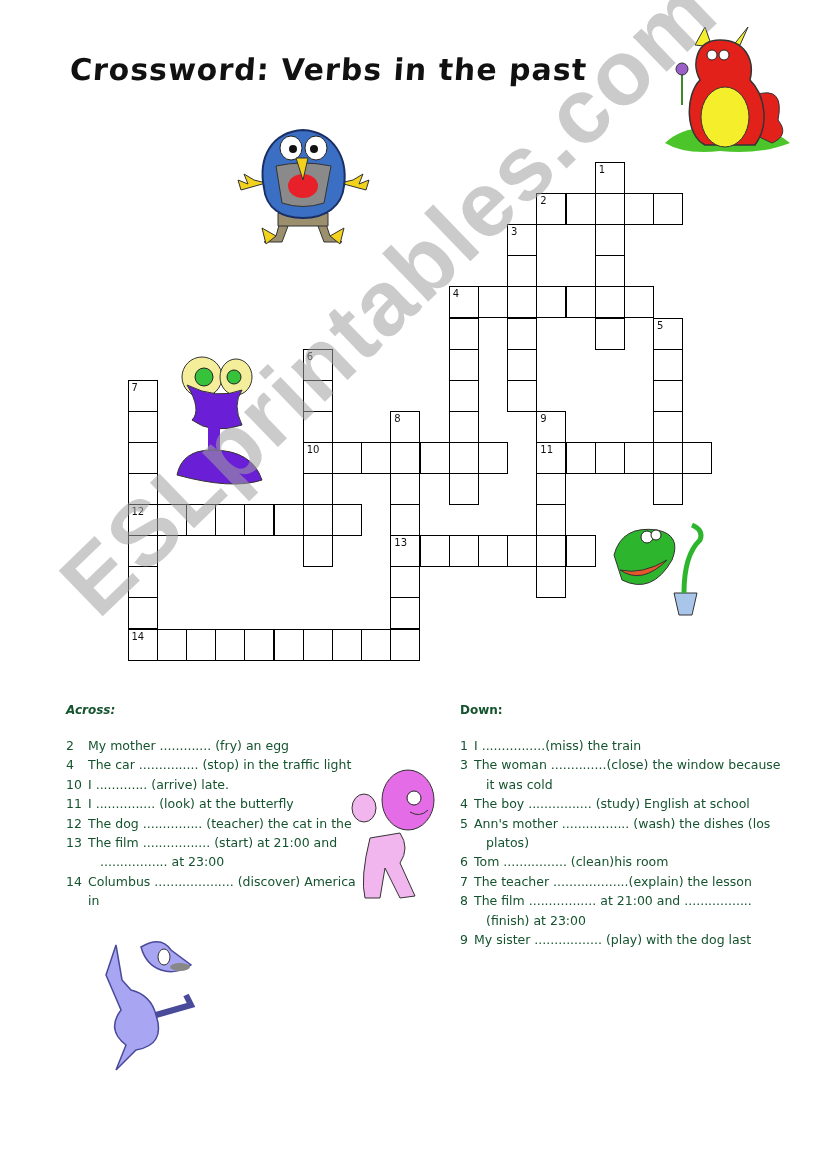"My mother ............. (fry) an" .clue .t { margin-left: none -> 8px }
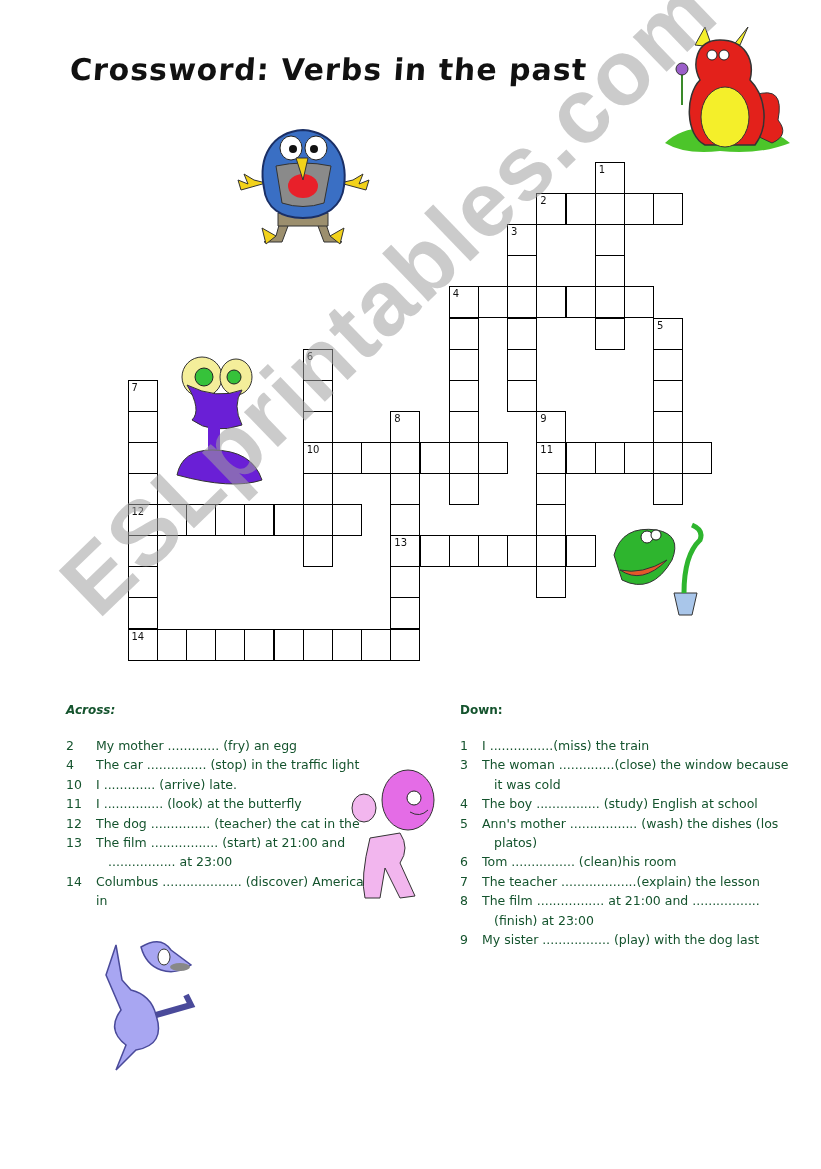"platos)" div.clue { html: <div> <span></span> <span>platos)</span> </div> -> none }
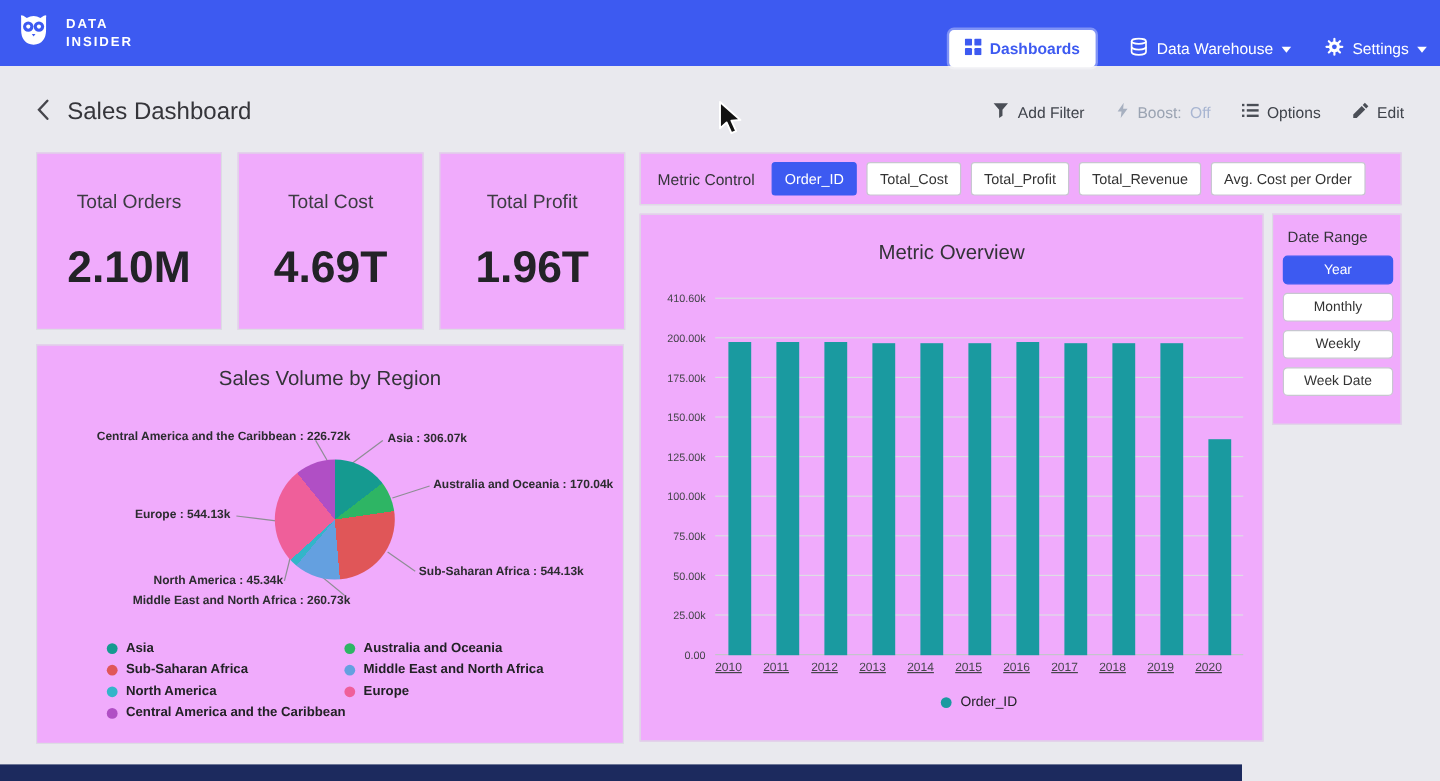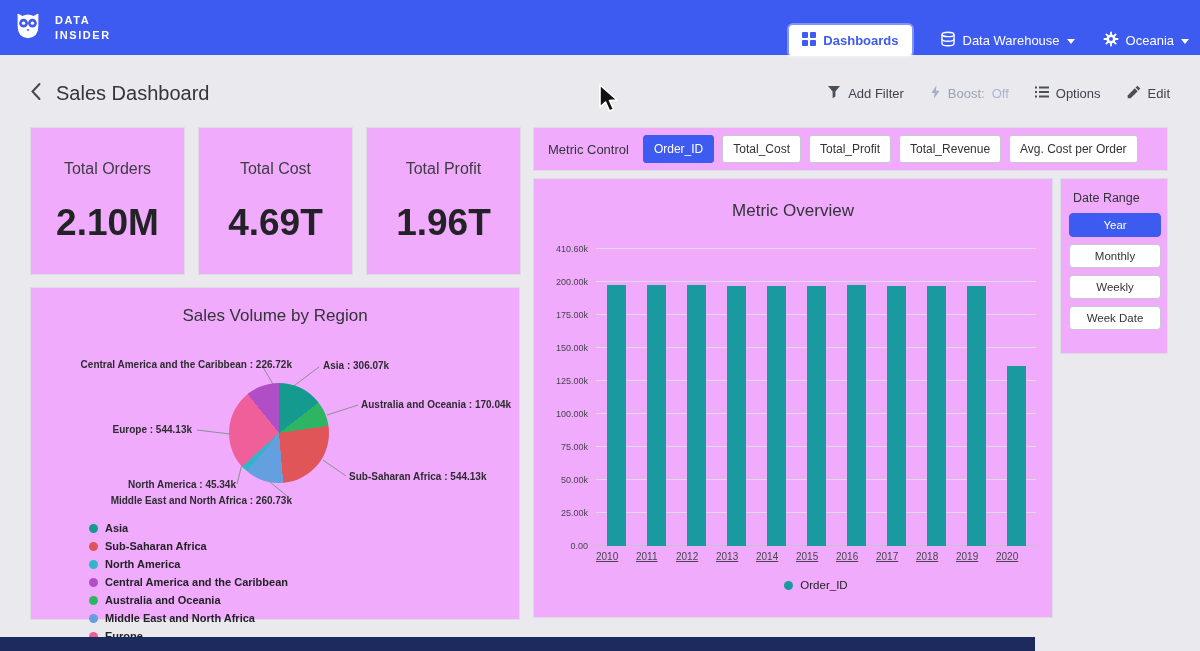"Oceania" span { text: Oceania -> Settings }
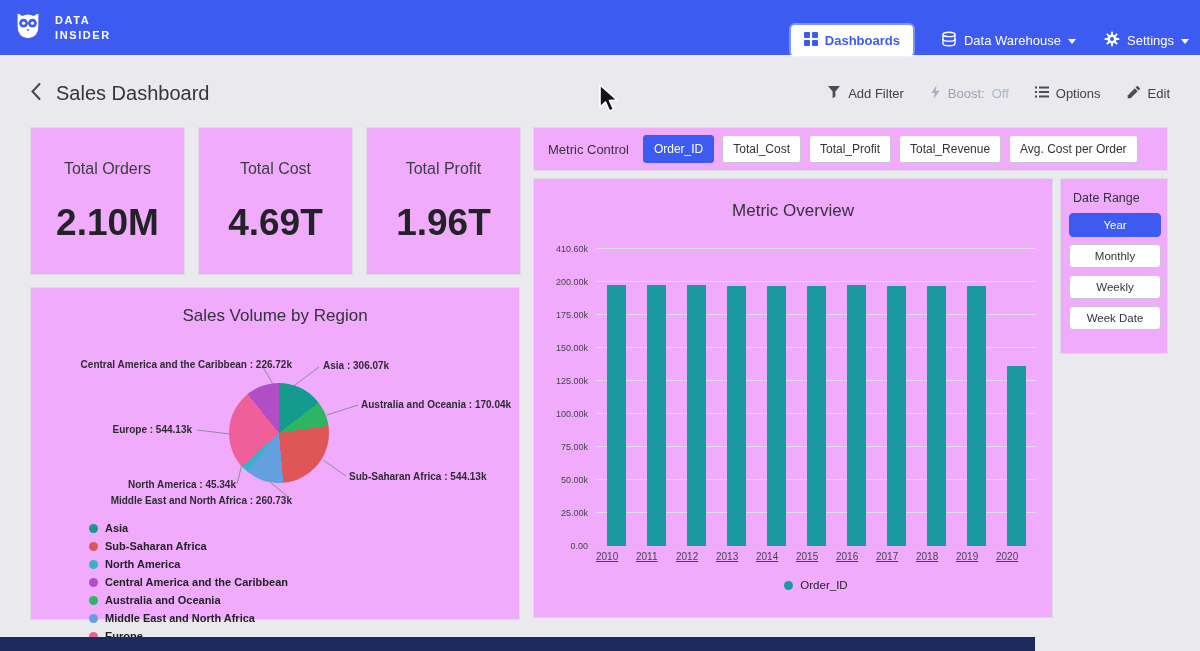"Asia" .pie-legend { flex-direction: column -> none; top: 234px -> 246px }
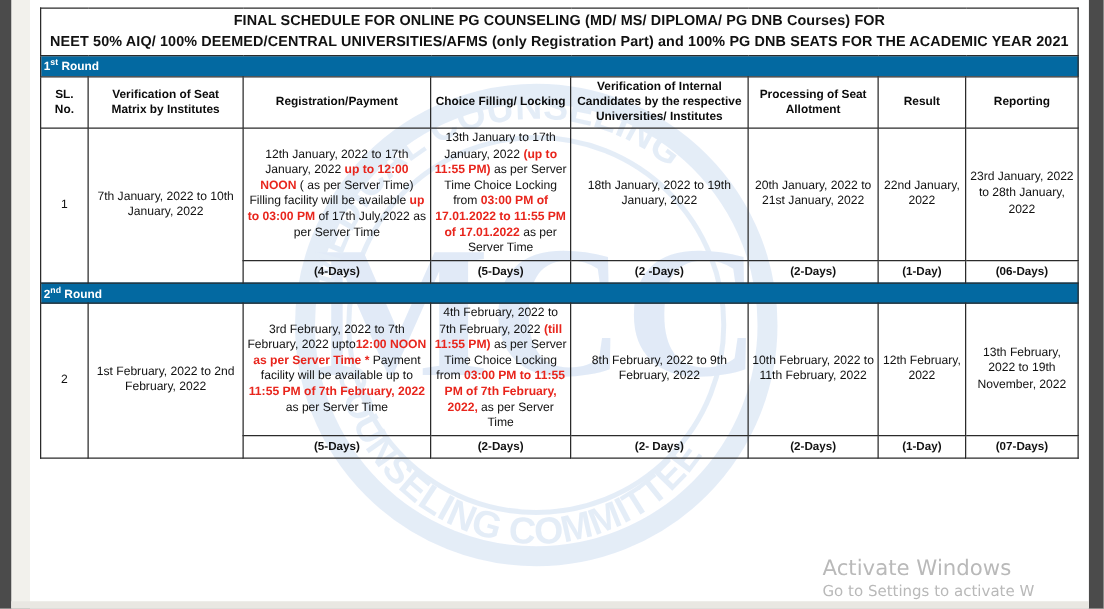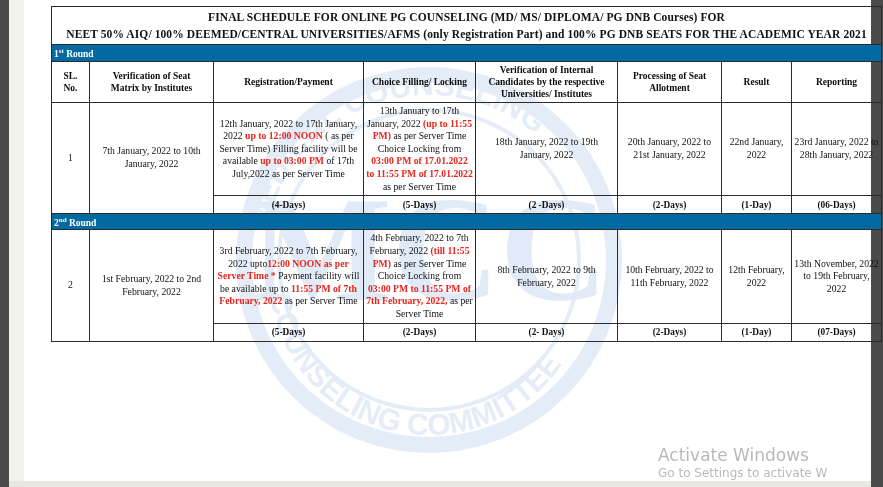"FINAL SCHEDULE FOR ONLINE PG" table.sched { font-family: Liberation Serif, serif -> Liberation Sans, sans-serif; margin-left: 19px -> none }
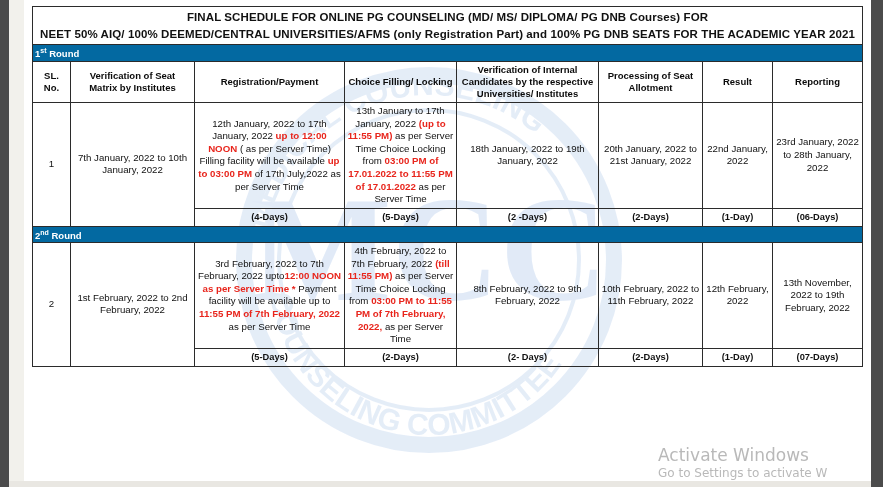"13th November, 2022 to 19th" td.cell { text: November, 2022 to 19th February -> February, 2022 to 19th November }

........

*Task directions*
Here the job is to quote the lines from the one with "SCHEDULE FOR ONLINE" through the end of the material, both included, exactly; please skip the pictures.

*Exercise output*
"FINAL SCHEDULE FOR ONLINE PG" table.sched { font-family: Liberation Serif, serif -> Liberation Sans, sans-serif; margin-left: 19px -> none }
"13th November, 2022 to 19th" td.cell { text: November, 2022 to 19th February -> February, 2022 to 19th November }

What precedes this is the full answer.